Il Regno Unito è pronto a stracciare la Convenzione europea dei diritti umani

Il tribunale di Strasburgo ha stabilito che la legge britannica del 1870 che nega il diritto di voto a chiunque si trovi in prigione al momento delle elezioni è incompatibile coi diritti umani. Il Regno Unito non se ne è mai preoccupato e ha multato 600 detenuti a pagare 76 sterline perché hanno fatto ricorso

I più scalmanati auspicano l’uscita del Regno Unito dalla Convenzione europea dei diritti umani, i più moderati propongono di riformare la Corte che ha emesso il verdetto non appena Londra avrà la presidenza di turno del Consiglio d’Europa, e cioè nel prossimo mese di novembre. Ma una cosa è certa: il partito conservatore britannico l’ha giurata alla Corte per i diritti umani di Strasburgo, e se i britannici non hanno ancora tirato fuori l’artiglieria pesante è solo a causa della presenza dei liberaldemocratici di Nick Clegg, europeisti liberal convinti, nel governo di David Cameron. I conservatori non possono fare a meno dei loro alleati di coalizione per governare, e questo determina un raffreddamento anche degli spiriti più caldi.

L’oggetto del contendere è la sentenza con cui il tribunale di Strasburgo ha stabilito che la legge britannica del 1870 che nega il diritto di voto a chiunque si trovi in prigione al momento delle elezioni è incompatibile coi diritti umani.

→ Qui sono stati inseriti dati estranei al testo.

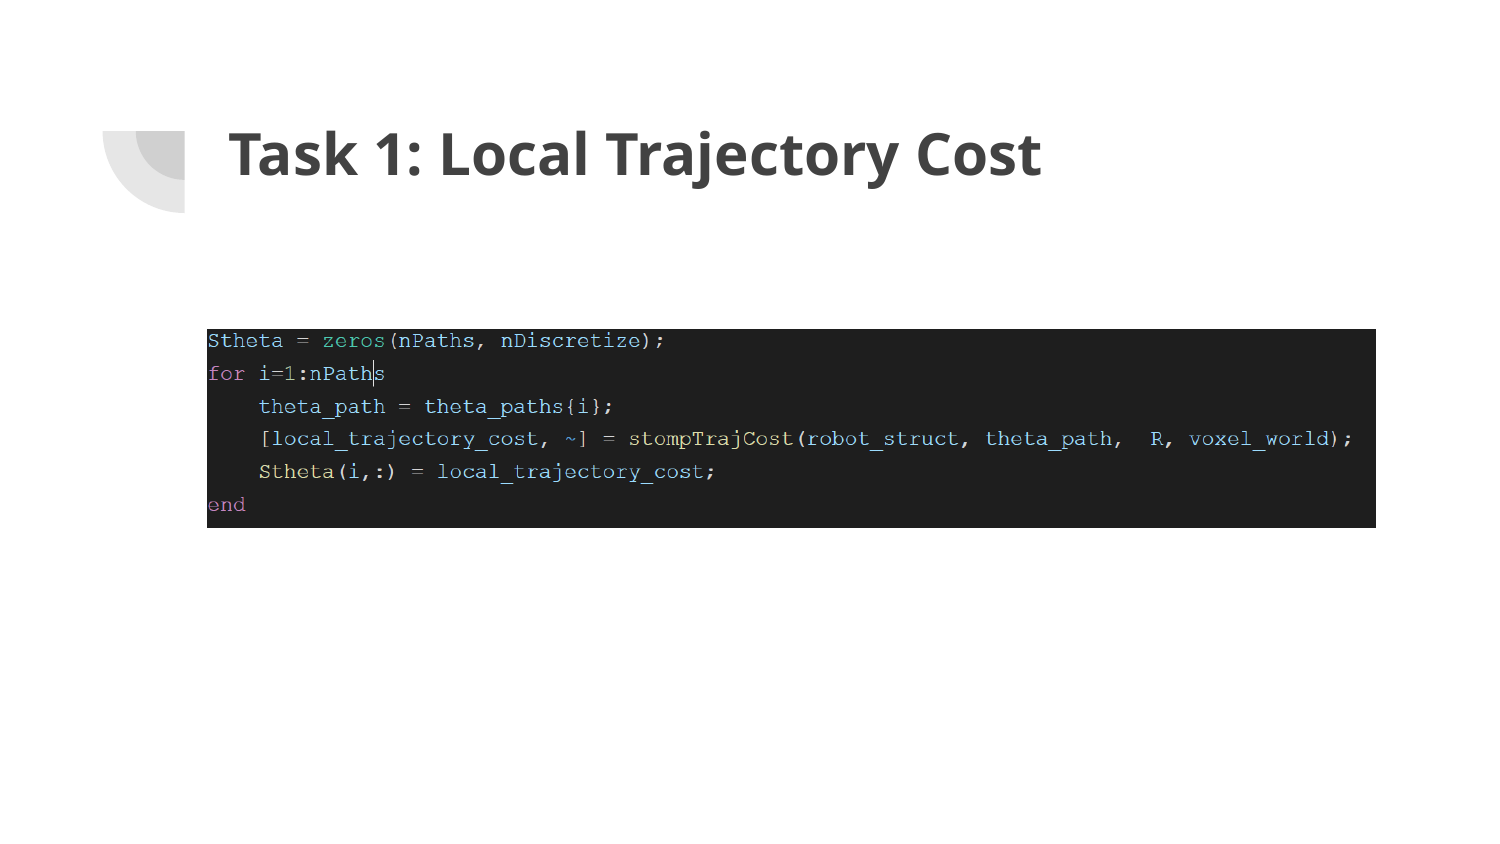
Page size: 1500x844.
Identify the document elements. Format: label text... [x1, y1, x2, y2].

picture [199, 326, 1382, 534]
title Task 1: Local Trajectory Cost [213, 98, 1368, 263]
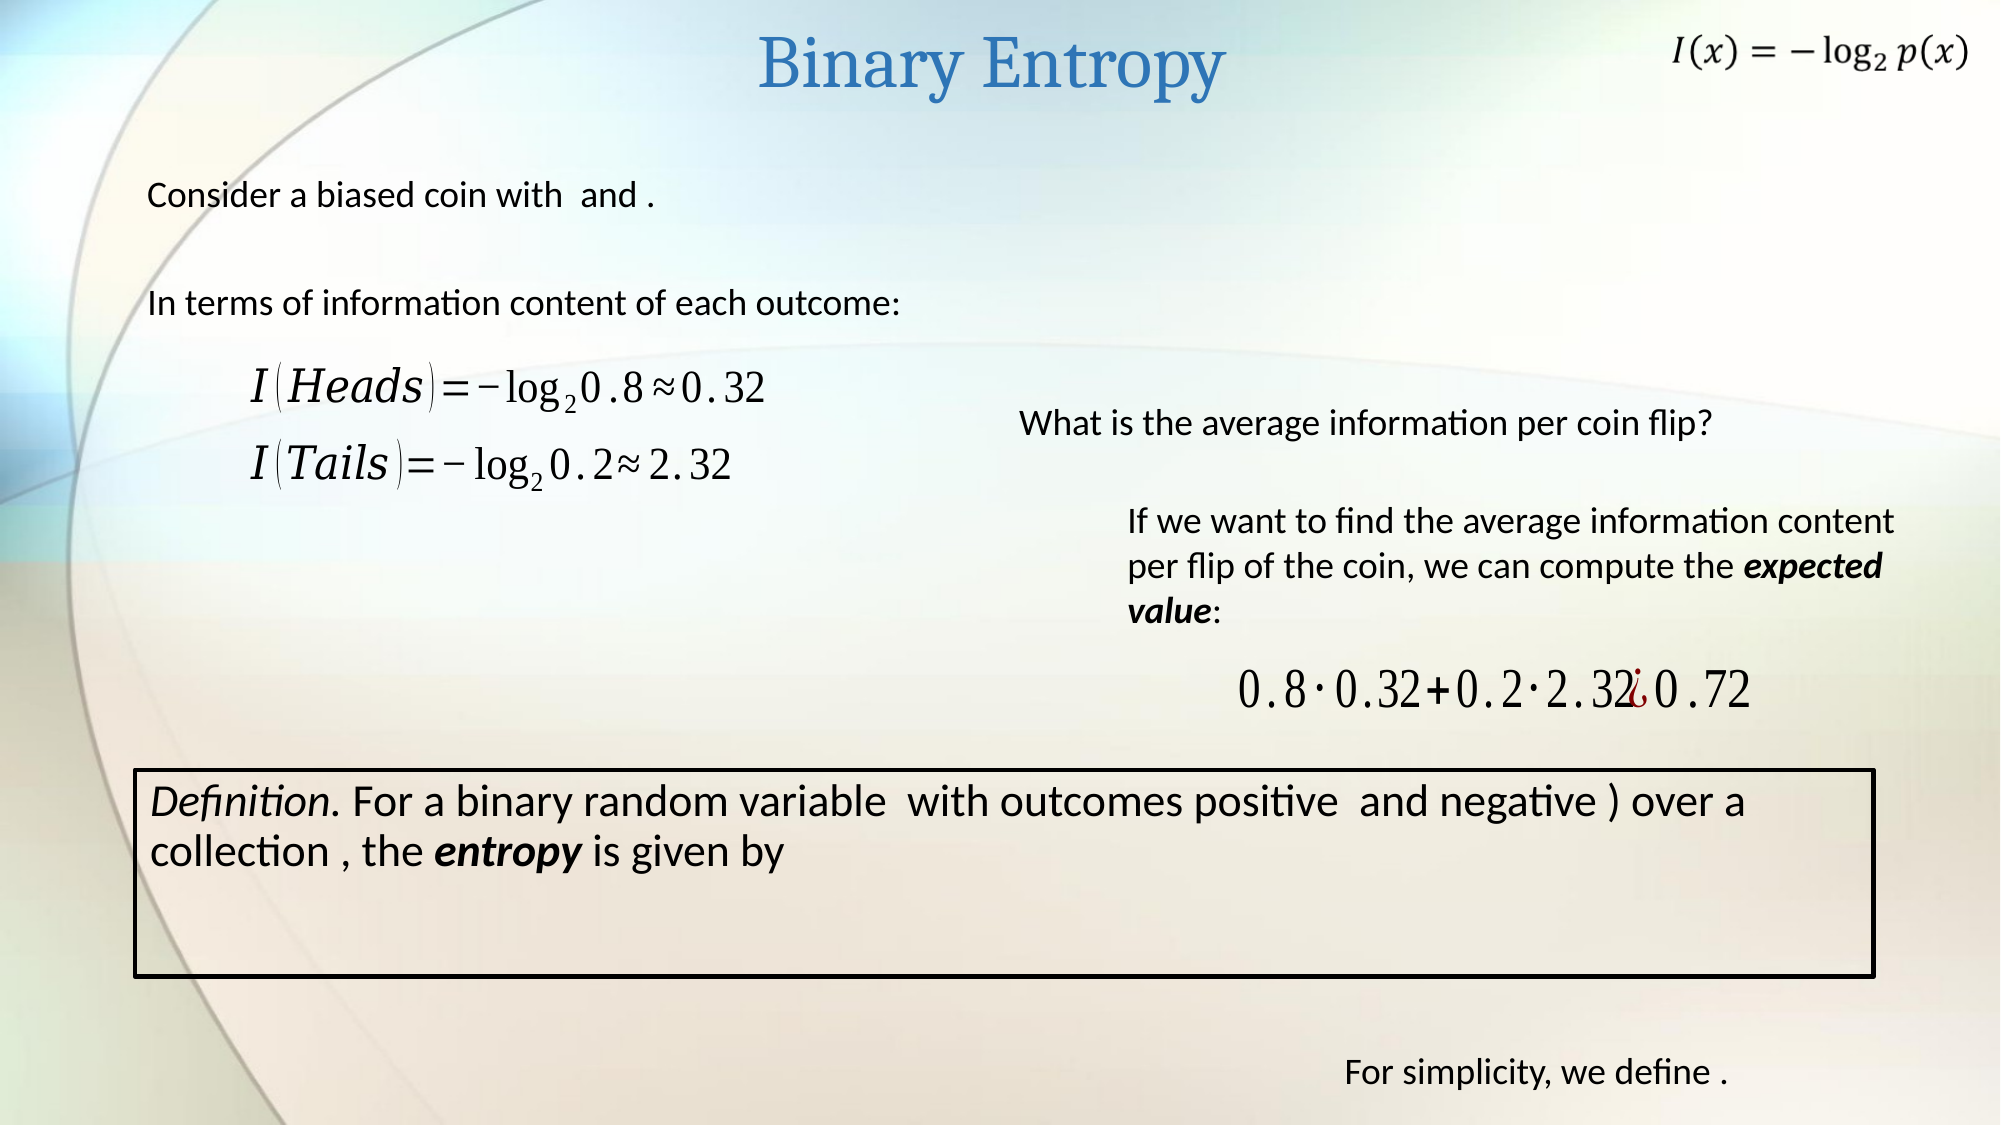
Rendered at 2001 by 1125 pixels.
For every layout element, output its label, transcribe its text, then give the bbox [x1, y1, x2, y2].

picture [0, 0, 2001, 1125]
text_box In terms of information content of each outcome: [132, 270, 933, 331]
text_box If we want to find the average information content per flip of the coin, we can compute the expected value: [1112, 488, 1913, 638]
text_box Binary Entropy [77, 11, 1907, 105]
text_box What is the average information per coin flip? [1004, 390, 1753, 451]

La sentenza risale al 2005, ma il Regno Unito si è sempre rifiutato di modificare le sue leggi per attuarla, e quasi 600 detenuti che si sono rivolti alla giustizia britannica per ottenere un indennizzo del danno patito per il mancato recepimento della sentenza si sono visti non solo respingere il ricorso, ma anche condannare a pagare una multa di 76 sterline, pari a otto settimane di lavoro carcerario.

Recentemente il presidente della Corte, il francese Jean-Paul Costa, ha ammonito che il comportamento di Londra richiama alla mente quello dei colonnelli greci, che nel 1967 denunciarono la Convenzione e sottrassero la Grecia ai verdetti della Corte per tutta la durata del loro governo. Pochi giorni prima la Camera dei Comuni britannica aveva votato una mozione che riaffermava il primato del potere legislativo nazionale e del diritto britannico su quello internazionale per 234 voti contro 22.

Il 21 febbraio il ministro della Giustizia Kenneth Clarke ha negato che il Regno Unito voglia denunciare la Convenzione europea dei diritti umani, ma ha confermato che lavorerà per ottenere una riforma della Corte. Fra pochi giorni entrerà poi in funzione la Commissione voluta da David Cameron per studiare quali opzioni sono alla portata del Regno Unito per opporsi con successo alle pretese di Strasburgo. Il giudice che ha respinto la richiesta di danni dei circa 600 detenuti che si erano rivolti a lui ha spiegato che «i tribunali britannici non possono invocare  la Convenzione europea dei diritti umani per sentenziare. Al massimo possono segnalare, se è il caso, che essa è incompatibile con la common law». 

Gli sviluppi del braccio di ferro fra Londra e Strasburgo vengono guardati con interesse dall’Italia, dove il governo ha fatto ricorso contro una sentenza della Corte europea per i diritti umani che imponeva di rimuovere i crocefissi dalle scuole statali. La Grande Camera della Corte esaminerà il merito del ricorso entro l’anno corrente.